Work instruction:
The expected output is each line from the one containing "<66,106,136,169> (left, top, right, bottom; pixels)" to the last line of the data below, set down exactly, minus the pictures.
---------------
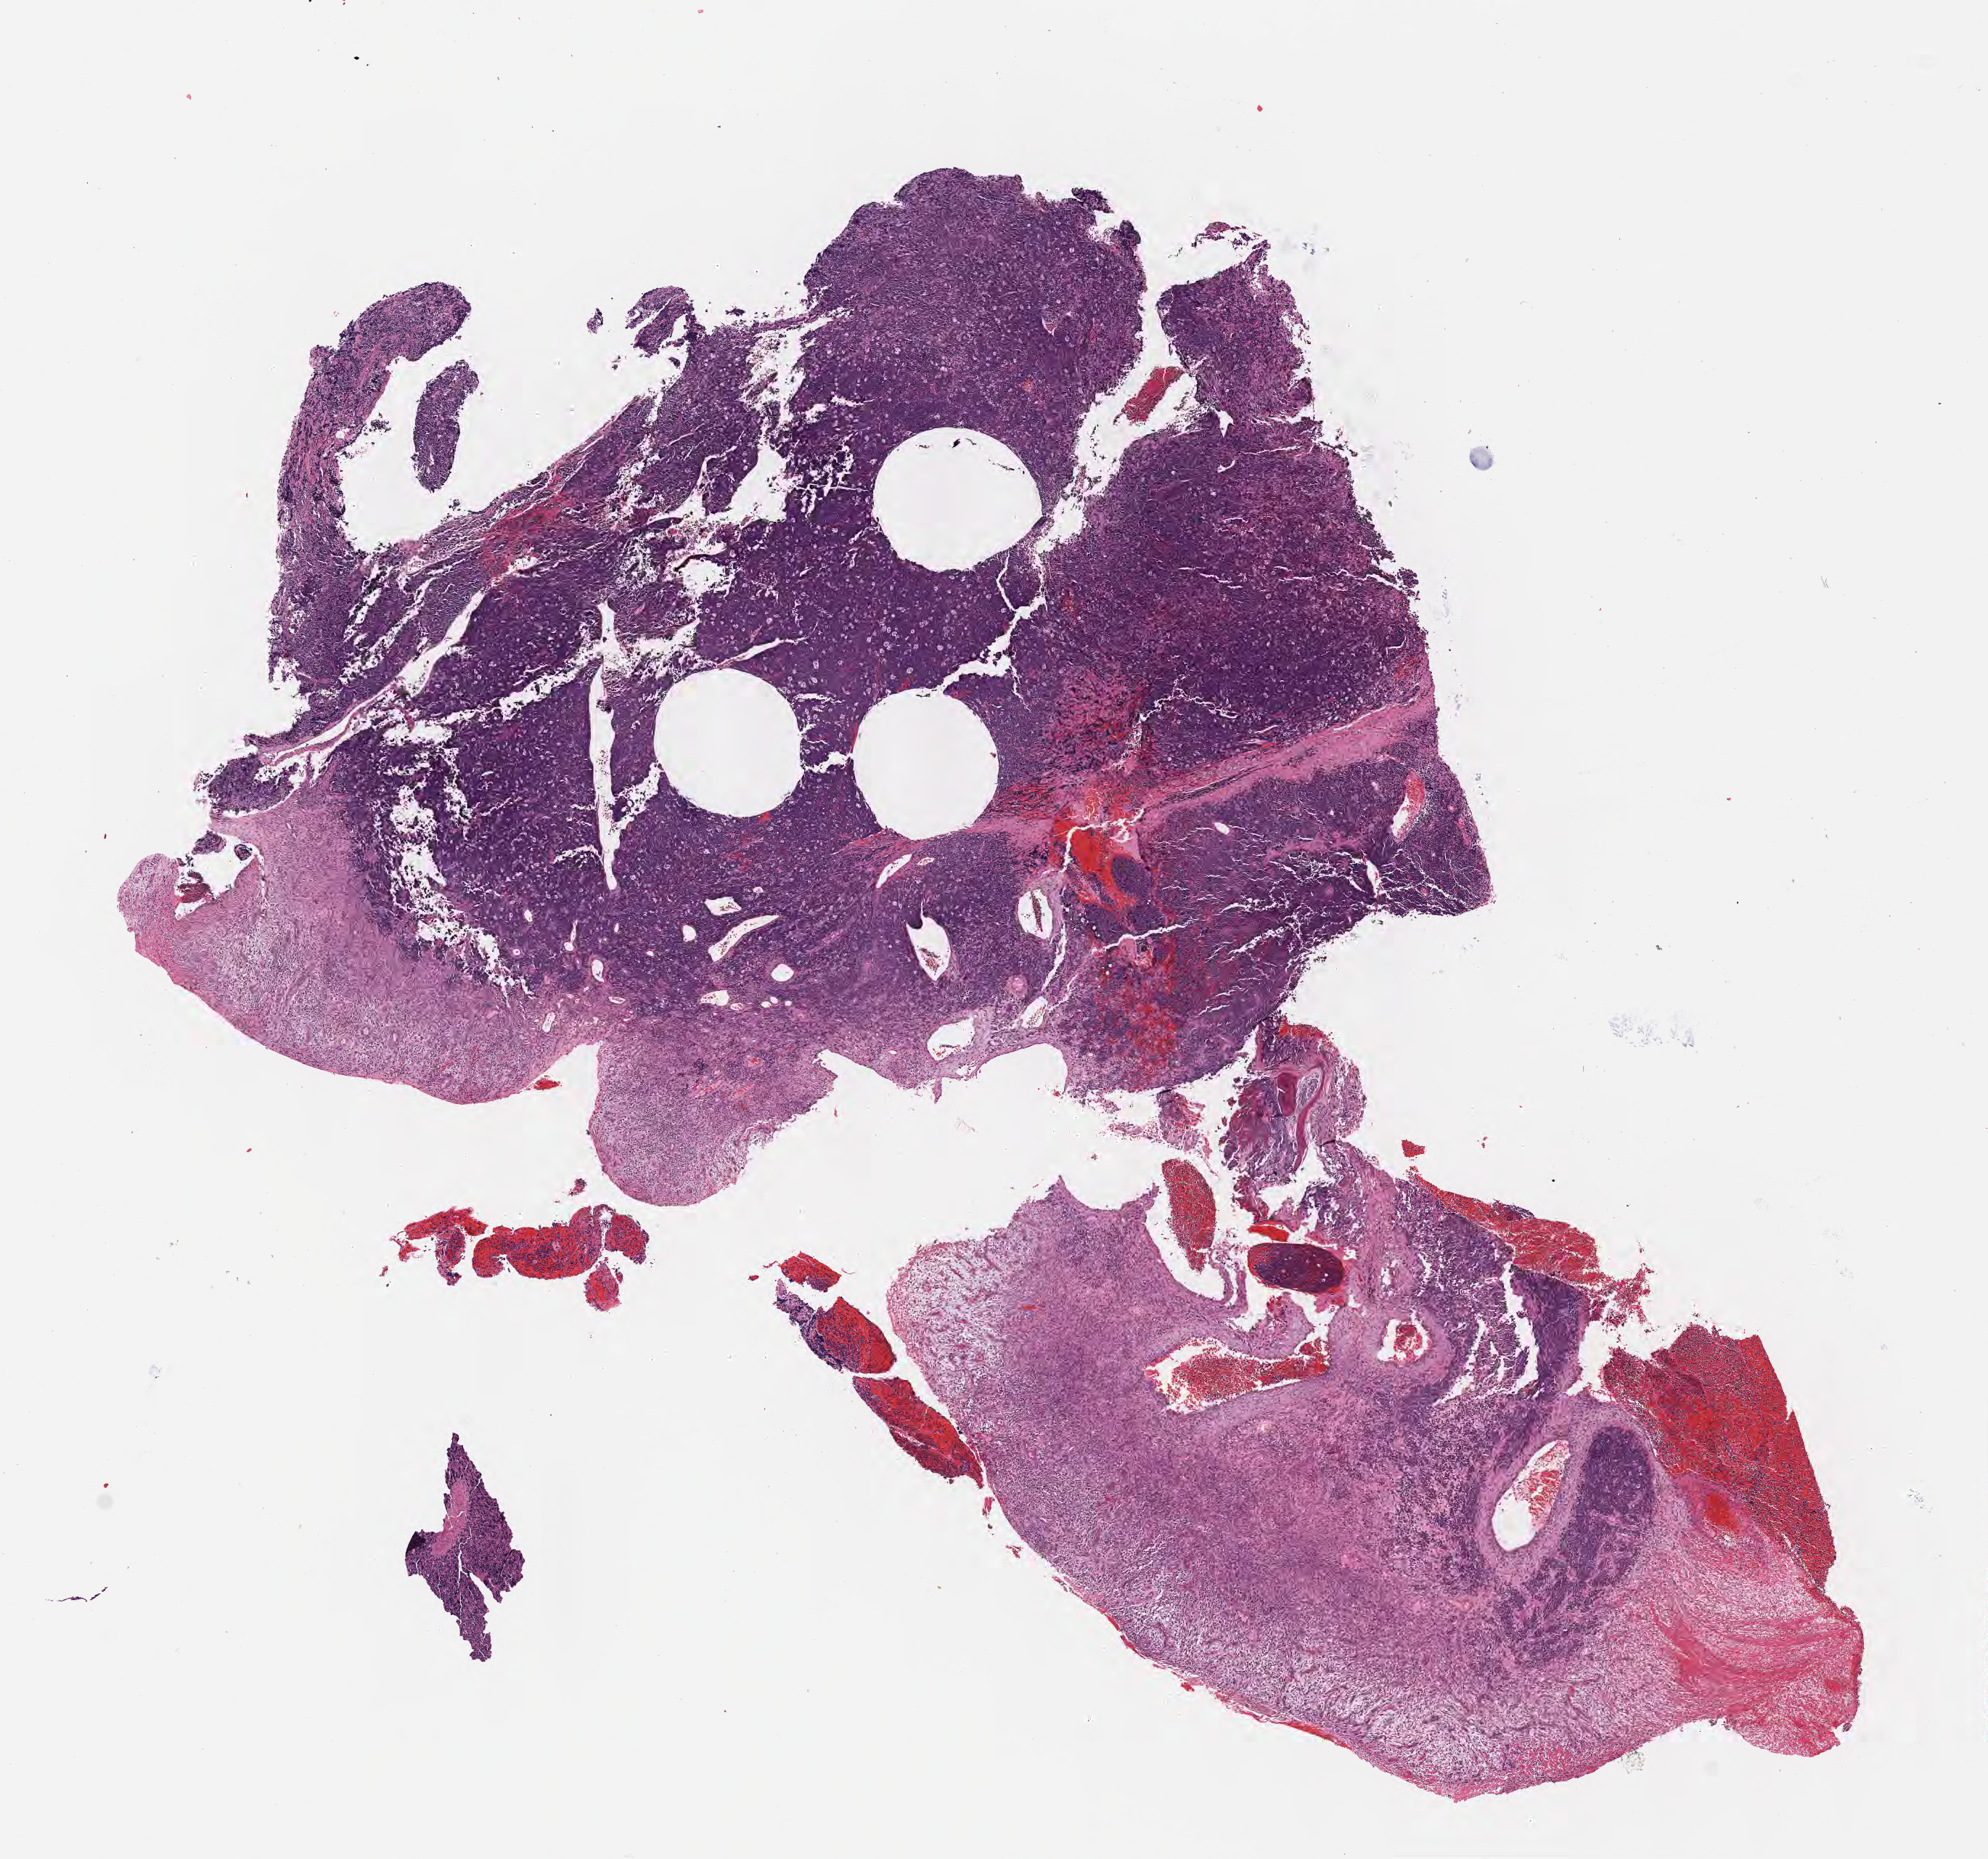
Hematoxylin and eosin (H&E) whole-slide image, shown as a low-resolution overview of the whole scanned area (about 11.1 x 10.3 mm), formalin-fixed paraffin-embedded section, specimen: primary tumor, anatomic site: mandible. Male patient; age at initial diagnosis 6 years. Pathologist review of this section (percent, as recorded): tumor cells 60%, tumor nuclei 85%, stromal cells 20%, necrosis 10%, normal cells 10%. Infiltration values recorded for this section: lymphocyte infiltration 50%, monocyte infiltration 20%, neutrophil infiltration 15%.
Diagnosis: Burkitt lymphoma, NOS. Ann Arbor stage (patient): Stage IV. Section: top of the tissue portion.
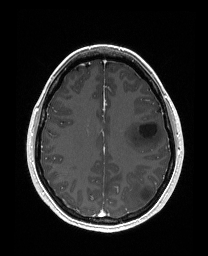
Brain MRI from a brain-tumour surgery series, one axial slice; position 107 of 176 along the scan axis; T1-weighted post-contrast; 208 × 256 image matrix. From the clinical record (not read from this slice): histopathology: Astrocytoma; WHO grade: 3; IDH mutation: yes; tumour location: Left Frontal.
Annotated regions visible in this slice (manually delineated by an expert):
- tumour: bounding box <123,119,163,152> (left, top, right, bottom; pixels)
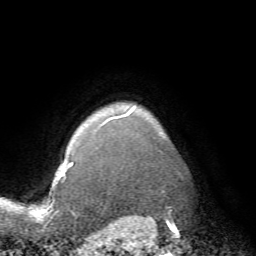
Breast MRI (dynamic contrast-enhanced), one axial slice; position 63 of 72 along the scan axis; cropped to one breast; dynamic contrast-enhanced series, time point 2 of 7 at this slice position (early post-contrast); 1.5 T; TE 4.2 ms, TR 8.7 ms; 256 × 256 image matrix, field of view 180 × 180 mm. Female patient.
Outlined on this slice (semi-automatic segmentation, software-assisted and operator-edited):
- enhancing-tissue mask used for the functional tumour volume (all voxels passing the contrast-enhancement thresholds inside the analysis volume; usually the tumour): bounding box <66,106,136,169> (left, top, right, bottom; pixels)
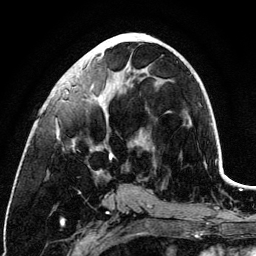
Breast MRI (dynamic contrast-enhanced), one axial slice; slice 51 of 134 in the series (ordered by position); cropped to one breast; dynamic contrast-enhanced series, time point 2 of 6 at this slice position (early post-contrast); 3 T; TE 4.2 ms, TR 7.9 ms; 256 × 256 image matrix, field of view 170 × 170 mm. Female patient.
Annotated regions visible in this slice (semi-automatically segmented with operator editing):
- enhancing-tissue mask used for the functional tumour volume (all voxels passing the contrast-enhancement thresholds inside the analysis volume; usually the tumour): bounding box [x1, y1, x2, y2] px = [57, 39, 135, 174]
---------------
Result of the task:
- enhancing-tissue mask used for the functional tumour volume (all voxels passing the contrast-enhancement thresholds inside the analysis volume; usually the tumour): bounding box <66,106,136,169> (left, top, right, bottom; pixels)
Breast MRI (dynamic contrast-enhanced), one axial slice; slice 51 of 134 in the series (ordered by position); cropped to one breast; dynamic contrast-enhanced series, time point 2 of 6 at this slice position (early post-contrast); 3 T; TE 4.2 ms, TR 7.9 ms; 256 × 256 image matrix, field of view 170 × 170 mm. Female patient.
Annotated regions visible in this slice (semi-automatically segmented with operator editing):
- enhancing-tissue mask used for the functional tumour volume (all voxels passing the contrast-enhancement thresholds inside the analysis volume; usually the tumour): bounding box [x1, y1, x2, y2] px = [57, 39, 135, 174]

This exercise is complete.